--- START ---

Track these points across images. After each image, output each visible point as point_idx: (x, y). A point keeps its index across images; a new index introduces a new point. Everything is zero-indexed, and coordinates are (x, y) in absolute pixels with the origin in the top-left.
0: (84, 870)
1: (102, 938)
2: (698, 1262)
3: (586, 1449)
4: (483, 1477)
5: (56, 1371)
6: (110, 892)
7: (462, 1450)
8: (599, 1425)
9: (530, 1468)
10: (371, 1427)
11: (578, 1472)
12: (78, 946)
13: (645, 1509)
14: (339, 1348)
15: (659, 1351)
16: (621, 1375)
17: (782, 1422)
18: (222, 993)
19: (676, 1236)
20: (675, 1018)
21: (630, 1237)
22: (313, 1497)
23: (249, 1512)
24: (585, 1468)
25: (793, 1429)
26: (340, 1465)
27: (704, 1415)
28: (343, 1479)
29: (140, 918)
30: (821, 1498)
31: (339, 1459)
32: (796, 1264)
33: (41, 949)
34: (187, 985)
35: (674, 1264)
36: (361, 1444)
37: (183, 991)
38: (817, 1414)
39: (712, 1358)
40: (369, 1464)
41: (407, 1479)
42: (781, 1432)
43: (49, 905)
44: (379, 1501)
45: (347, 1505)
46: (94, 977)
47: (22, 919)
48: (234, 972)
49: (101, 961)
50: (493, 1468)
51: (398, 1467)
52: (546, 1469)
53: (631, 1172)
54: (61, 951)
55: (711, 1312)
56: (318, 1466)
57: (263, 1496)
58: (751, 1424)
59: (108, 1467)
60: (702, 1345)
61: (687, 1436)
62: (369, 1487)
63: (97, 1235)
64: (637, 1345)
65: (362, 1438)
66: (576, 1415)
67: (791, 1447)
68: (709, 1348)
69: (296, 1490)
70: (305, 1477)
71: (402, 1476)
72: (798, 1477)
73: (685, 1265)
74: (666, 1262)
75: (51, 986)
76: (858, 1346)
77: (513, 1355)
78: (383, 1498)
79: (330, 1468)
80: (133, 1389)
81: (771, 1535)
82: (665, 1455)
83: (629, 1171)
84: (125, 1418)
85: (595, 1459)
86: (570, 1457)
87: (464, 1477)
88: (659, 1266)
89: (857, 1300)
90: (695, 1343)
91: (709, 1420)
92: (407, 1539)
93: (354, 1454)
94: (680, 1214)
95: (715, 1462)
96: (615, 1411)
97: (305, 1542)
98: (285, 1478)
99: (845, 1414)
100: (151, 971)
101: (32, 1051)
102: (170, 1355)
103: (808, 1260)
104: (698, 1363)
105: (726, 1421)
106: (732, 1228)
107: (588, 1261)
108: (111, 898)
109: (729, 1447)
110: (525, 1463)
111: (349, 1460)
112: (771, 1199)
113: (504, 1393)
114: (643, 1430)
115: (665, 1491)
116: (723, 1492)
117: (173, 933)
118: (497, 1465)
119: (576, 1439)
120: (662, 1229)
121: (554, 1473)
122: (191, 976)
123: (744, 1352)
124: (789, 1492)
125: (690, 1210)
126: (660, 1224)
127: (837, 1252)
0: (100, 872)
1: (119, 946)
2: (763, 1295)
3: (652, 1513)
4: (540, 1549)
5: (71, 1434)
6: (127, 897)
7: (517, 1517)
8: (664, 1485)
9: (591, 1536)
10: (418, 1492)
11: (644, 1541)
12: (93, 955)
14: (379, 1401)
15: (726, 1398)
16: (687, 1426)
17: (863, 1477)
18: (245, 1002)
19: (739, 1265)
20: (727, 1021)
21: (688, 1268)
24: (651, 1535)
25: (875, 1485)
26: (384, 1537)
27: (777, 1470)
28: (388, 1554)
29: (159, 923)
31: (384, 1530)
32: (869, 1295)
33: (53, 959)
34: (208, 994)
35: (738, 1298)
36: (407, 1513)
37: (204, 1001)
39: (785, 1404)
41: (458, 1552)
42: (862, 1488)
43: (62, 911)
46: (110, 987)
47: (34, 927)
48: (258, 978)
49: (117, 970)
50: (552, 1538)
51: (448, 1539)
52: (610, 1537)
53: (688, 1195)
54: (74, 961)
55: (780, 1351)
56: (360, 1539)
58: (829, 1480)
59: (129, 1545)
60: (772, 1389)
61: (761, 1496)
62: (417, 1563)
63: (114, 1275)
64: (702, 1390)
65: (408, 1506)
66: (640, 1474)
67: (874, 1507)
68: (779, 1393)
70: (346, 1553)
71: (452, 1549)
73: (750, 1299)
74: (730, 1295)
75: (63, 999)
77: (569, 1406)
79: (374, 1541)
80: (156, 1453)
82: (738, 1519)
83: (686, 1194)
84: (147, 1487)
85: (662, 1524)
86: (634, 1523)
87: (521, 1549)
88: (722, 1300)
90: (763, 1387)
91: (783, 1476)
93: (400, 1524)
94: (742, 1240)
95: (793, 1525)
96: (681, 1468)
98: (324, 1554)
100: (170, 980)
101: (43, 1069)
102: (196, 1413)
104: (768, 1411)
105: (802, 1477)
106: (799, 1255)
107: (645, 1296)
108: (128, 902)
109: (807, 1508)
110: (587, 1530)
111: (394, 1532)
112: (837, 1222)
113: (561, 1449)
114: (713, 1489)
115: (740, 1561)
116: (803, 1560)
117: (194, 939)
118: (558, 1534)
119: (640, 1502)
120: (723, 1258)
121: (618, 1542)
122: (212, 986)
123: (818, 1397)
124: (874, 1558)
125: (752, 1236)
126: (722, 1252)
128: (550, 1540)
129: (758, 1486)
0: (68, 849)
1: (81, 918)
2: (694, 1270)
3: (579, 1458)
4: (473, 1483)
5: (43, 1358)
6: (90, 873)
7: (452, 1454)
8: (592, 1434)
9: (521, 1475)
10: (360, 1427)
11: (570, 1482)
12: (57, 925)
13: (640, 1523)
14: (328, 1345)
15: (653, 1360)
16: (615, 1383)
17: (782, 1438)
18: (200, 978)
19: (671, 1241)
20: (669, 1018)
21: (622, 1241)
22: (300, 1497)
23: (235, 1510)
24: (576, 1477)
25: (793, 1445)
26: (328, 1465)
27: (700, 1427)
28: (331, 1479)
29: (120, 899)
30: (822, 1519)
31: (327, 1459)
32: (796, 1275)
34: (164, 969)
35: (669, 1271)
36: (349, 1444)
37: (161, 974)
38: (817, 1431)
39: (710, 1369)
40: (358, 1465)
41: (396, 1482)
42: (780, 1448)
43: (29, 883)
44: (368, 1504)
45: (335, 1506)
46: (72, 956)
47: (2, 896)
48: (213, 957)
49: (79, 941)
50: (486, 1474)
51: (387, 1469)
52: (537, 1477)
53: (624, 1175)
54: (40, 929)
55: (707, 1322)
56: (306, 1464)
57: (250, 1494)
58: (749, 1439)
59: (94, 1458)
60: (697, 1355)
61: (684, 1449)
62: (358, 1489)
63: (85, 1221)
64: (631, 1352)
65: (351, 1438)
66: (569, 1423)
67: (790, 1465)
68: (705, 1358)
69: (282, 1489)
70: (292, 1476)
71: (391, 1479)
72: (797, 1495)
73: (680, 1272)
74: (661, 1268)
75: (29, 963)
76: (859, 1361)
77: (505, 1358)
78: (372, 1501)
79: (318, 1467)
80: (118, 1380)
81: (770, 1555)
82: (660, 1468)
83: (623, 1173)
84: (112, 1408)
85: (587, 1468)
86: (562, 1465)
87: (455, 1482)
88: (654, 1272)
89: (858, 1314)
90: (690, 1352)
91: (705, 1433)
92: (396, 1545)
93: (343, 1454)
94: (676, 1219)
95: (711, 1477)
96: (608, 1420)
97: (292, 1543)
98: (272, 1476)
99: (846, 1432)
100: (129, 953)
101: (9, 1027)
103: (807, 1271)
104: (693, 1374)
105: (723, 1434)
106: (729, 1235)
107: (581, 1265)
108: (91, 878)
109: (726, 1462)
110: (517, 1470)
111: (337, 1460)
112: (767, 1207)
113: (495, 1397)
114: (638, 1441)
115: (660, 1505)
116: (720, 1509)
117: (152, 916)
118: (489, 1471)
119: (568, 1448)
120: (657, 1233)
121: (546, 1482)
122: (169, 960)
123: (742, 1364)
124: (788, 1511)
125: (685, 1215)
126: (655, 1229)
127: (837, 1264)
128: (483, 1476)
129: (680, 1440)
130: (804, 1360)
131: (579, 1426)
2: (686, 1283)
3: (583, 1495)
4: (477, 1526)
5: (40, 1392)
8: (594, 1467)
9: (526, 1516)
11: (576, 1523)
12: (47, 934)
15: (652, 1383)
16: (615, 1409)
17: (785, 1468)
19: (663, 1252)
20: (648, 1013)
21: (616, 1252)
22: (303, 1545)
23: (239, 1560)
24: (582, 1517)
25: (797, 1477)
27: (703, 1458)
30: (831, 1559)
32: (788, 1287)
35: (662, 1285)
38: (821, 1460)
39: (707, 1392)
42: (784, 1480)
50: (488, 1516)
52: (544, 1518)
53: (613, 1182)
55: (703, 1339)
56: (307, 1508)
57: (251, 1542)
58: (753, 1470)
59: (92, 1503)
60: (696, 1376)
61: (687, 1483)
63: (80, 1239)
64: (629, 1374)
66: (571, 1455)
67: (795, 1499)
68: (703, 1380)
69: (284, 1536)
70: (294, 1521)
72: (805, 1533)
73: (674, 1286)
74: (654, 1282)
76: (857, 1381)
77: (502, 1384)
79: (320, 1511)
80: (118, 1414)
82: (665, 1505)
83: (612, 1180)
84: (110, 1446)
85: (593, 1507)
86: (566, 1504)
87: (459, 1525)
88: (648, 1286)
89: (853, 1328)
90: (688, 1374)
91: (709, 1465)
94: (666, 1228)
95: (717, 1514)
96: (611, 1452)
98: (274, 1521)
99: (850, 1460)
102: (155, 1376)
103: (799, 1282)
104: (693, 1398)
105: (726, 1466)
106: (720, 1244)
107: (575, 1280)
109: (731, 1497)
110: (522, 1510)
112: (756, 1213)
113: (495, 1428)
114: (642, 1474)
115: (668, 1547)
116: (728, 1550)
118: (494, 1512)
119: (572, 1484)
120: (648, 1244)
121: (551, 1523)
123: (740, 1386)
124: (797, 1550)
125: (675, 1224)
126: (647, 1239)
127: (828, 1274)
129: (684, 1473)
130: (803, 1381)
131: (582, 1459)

--- END ---
--- START ---

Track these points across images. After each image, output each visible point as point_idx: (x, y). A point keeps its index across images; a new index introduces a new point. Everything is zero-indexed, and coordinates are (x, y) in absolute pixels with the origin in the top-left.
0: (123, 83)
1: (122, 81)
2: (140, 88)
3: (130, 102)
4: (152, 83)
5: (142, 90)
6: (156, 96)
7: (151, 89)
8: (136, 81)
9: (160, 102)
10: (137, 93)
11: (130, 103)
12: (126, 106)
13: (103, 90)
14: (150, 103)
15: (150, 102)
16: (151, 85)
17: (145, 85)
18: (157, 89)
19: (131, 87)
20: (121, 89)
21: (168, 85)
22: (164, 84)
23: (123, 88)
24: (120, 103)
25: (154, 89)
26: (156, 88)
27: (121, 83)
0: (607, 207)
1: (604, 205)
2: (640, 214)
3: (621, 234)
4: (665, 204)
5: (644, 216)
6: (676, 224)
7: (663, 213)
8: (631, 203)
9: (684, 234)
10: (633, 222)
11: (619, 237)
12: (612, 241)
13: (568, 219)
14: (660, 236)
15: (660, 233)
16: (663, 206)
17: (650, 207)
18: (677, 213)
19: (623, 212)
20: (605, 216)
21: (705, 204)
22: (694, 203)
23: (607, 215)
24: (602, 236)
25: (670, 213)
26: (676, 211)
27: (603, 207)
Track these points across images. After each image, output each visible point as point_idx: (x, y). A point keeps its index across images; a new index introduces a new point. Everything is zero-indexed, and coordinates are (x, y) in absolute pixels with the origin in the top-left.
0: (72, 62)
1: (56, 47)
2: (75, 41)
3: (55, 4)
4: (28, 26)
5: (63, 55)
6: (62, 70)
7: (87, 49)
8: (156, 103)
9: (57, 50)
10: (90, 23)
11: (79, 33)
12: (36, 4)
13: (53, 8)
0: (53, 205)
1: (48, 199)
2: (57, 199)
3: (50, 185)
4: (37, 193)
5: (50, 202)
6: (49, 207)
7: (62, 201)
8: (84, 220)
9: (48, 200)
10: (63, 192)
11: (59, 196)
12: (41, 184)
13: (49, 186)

--- END ---

Referring to the material above, set down exactly the lines between the line with "32: (796, 1264)" and the line with "48: (234, 972)", inclusive, and no other lines.

Solution for this task =
32: (796, 1264)
33: (41, 949)
34: (187, 985)
35: (674, 1264)
36: (361, 1444)
37: (183, 991)
38: (817, 1414)
39: (712, 1358)
40: (369, 1464)
41: (407, 1479)
42: (781, 1432)
43: (49, 905)
44: (379, 1501)
45: (347, 1505)
46: (94, 977)
47: (22, 919)
48: (234, 972)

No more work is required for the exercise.